Now it is time to grasp the difference between events and delegates.
On the face of it, events and delegates look remarkably similar:
The key considerations are as follows:
Before you wrap up your look at events, it pays to be careful when using events, particularly those that are statically defined.
Whenever you add a subscriber's target method to a publisher's event, the publisher class will store a reference to your target method. When you have finished using a subscriber instance and it remains attached to a static publisher, it is possible that the memory used by your subscriber will not be cleared up.
These are often referred to as orphaned, phantom, or ghost events. To prevent this, always try to pair up each += call with a corresponding -= operator.
Note
Reactive Extensions (Rx) (https://github.com/dotnet/reactive) is a great library for leveraging and taming event-based and asynchronous programming using LINQ-style operators. Rx provides a way to time-shift, for example, buffering a very chatty event into manageable streams with just a few lines of code. What's more, Rx streams are very easy to unit test, allowing you to effectively take control of time.
Now read about the interesting topic of lambda expressions.
Throughout the previous sections, you have mainly used class-level methods as targets for your delegates and events, such as the ClockTicked and ClockWakeUp methods, that were also used in Exercise 3.05:
clock.Ticked += ClockTicked;
clock.WakeUp += ClockWakeUp;
static void ClockTicked(object sender, DateTime e)
=> Console.Write($"{e:t}...");
static void ClockWakeUp(object sender, EventArgs e)
{
Console.WriteLine("Wake up");
}
The ClockWakeUp and ClockTicked methods are easy to follow and step through. However, by converting them into lambda expression syntax, you can have a more succinct syntax and closer proximity to where they are in code.
Now convert the Ticked and WakeUp events to use two different lambda expressions:
clock.Ticked += (sender, e) =>
{
Console.Write($"{e:t}...");
};
clock.WakeUp += (sender, e) =>
{
Console.WriteLine();
Console.WriteLine("Wake up");
};
You have used the same += operator, but instead of method names, you see (sender, e) => and identical blocks of code, as seen in ClockTicked and ClockWakeUp.
When defining a lambda expression, you can pass any parameters within parentheses, (), followed by => (this is often read as goes to), and then by your expression/statement block:
(parameters) => expression-or-block
The code block can be as complex as you need and can return a value if it is a Func-based delegate.

**Task set:**
(1) Print the section of the passage on events and lambda expressions that begins at the words "Throughout the previous" and stops after "sender, DateTime e)".
(2) List the three names the passage on events and lambda expressions gives for events whose subscribers stay attached to a static publisher.

Intrinsic matrix estimation data
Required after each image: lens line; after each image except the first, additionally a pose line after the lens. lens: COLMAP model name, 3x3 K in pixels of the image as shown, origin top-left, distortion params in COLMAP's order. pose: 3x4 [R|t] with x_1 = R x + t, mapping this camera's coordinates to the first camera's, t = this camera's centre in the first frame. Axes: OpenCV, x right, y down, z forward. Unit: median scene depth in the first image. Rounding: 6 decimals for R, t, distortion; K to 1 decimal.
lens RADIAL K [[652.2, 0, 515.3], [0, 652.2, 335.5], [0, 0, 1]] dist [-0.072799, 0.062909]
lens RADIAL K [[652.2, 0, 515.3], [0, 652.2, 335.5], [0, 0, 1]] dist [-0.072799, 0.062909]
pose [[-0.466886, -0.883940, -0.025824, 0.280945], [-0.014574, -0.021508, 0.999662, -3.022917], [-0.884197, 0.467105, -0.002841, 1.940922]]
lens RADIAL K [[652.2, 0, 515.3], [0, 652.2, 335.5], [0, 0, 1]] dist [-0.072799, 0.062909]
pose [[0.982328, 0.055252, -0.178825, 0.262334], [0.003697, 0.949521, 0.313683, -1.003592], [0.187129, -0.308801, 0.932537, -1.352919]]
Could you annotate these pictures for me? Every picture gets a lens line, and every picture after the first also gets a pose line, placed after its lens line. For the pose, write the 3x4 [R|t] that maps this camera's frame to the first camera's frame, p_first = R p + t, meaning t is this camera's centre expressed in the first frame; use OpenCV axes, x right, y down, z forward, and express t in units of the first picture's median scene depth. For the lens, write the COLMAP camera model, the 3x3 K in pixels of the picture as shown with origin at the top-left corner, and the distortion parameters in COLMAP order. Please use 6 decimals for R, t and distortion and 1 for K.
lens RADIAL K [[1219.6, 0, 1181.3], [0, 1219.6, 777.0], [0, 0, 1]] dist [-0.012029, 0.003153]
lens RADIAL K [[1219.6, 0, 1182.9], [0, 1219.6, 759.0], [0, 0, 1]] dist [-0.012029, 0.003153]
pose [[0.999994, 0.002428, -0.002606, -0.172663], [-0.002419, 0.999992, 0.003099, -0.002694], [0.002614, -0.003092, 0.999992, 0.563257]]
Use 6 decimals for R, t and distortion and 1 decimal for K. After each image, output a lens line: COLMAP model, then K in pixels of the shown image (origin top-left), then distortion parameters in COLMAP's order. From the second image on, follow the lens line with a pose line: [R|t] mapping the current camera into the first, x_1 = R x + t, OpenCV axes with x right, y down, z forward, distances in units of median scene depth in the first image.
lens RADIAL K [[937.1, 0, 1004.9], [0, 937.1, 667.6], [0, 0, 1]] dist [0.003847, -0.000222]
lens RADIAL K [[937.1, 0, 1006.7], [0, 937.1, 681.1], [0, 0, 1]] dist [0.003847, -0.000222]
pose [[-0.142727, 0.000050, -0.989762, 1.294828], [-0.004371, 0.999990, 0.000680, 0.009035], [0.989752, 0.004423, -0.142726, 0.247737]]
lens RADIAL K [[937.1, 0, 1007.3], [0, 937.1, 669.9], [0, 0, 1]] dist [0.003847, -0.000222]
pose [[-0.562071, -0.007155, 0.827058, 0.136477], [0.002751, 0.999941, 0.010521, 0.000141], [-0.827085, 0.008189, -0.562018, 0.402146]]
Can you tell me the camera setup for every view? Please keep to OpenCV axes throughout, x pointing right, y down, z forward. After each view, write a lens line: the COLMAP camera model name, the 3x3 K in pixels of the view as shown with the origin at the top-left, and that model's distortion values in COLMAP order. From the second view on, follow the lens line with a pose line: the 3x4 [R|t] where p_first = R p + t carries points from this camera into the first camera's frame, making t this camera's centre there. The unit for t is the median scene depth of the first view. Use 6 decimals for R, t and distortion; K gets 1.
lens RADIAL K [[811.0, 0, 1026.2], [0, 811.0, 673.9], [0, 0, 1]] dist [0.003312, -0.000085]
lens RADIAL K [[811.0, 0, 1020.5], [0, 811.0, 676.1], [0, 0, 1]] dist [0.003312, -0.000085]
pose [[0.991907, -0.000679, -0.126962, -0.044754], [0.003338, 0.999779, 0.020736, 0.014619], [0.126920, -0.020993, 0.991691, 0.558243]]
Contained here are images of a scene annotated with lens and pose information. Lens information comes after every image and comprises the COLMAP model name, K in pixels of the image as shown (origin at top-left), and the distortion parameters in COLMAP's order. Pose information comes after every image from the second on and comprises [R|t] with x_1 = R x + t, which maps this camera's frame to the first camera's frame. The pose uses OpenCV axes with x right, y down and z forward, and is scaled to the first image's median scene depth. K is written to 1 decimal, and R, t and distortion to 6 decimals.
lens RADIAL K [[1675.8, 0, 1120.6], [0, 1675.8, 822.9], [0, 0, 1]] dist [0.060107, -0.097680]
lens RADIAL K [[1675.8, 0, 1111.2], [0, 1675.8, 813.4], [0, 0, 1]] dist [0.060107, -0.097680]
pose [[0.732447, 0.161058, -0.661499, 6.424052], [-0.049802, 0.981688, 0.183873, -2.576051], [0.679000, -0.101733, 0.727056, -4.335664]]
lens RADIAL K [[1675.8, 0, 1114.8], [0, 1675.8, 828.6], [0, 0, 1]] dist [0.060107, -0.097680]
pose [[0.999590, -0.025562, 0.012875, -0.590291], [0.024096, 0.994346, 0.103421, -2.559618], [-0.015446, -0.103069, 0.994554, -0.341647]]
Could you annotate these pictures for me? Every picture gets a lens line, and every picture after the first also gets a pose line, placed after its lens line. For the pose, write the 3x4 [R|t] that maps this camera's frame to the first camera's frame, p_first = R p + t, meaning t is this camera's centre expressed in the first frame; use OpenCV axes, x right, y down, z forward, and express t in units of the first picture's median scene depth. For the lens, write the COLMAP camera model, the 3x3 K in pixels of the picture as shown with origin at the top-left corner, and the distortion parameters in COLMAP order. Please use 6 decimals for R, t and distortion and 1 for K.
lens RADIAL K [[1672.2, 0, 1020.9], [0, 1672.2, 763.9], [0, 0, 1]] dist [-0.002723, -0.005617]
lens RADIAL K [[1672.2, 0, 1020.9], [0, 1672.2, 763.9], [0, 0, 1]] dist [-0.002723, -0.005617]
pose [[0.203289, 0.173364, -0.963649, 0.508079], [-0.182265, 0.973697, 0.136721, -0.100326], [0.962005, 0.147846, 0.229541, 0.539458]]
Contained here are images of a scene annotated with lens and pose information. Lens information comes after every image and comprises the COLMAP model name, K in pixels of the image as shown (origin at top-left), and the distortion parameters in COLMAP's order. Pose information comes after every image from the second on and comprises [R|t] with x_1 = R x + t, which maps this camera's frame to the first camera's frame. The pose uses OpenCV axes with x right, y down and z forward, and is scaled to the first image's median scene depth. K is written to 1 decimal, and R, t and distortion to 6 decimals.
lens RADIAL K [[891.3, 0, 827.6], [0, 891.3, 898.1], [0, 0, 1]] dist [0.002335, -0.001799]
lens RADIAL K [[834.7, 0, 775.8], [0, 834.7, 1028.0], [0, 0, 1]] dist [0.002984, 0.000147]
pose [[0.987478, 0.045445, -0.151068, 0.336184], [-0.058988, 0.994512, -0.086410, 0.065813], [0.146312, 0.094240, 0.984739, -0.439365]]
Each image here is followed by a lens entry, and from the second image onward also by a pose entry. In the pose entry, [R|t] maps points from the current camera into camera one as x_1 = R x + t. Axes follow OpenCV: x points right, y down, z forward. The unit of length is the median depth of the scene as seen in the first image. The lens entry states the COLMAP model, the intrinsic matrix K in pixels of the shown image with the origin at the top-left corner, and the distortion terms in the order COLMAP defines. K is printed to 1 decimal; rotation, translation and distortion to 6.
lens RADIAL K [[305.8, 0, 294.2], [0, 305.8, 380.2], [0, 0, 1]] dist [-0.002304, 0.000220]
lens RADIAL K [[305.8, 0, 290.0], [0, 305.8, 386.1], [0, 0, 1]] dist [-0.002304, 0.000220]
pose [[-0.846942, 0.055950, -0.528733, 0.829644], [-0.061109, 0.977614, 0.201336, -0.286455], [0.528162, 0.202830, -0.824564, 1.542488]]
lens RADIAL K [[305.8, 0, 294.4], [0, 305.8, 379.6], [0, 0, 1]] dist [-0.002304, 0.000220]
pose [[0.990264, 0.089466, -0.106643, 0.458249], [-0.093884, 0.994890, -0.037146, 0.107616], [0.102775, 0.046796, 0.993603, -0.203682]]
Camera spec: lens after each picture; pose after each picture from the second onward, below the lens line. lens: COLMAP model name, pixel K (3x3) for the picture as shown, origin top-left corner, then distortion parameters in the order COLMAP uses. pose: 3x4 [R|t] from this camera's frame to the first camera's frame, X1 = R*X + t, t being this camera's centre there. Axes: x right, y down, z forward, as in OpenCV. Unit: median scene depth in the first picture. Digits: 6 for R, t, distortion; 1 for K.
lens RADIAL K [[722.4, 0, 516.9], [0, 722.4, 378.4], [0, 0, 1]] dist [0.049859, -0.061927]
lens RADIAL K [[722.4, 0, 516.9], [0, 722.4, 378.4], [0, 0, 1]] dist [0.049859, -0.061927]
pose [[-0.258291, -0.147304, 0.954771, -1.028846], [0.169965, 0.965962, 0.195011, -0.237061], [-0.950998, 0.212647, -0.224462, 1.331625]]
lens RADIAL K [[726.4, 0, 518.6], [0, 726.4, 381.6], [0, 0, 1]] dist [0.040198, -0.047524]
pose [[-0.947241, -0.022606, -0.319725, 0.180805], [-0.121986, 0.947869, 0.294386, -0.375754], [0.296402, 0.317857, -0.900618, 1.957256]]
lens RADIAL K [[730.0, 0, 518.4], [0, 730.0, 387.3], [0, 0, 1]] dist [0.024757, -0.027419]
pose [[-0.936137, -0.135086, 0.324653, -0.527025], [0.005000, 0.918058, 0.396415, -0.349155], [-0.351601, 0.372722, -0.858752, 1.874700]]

**Answers per task:**
(1)
Throughout the previous sections, you have mainly used class-level methods as targets for your delegates and events, such as the ClockTicked and ClockWakeUp methods, that were also used in Exercise 3.05:
clock.Ticked += ClockTicked;
clock.WakeUp += ClockWakeUp;
static void ClockTicked(object sender, DateTime e)

(2) orphaned, phantom, ghost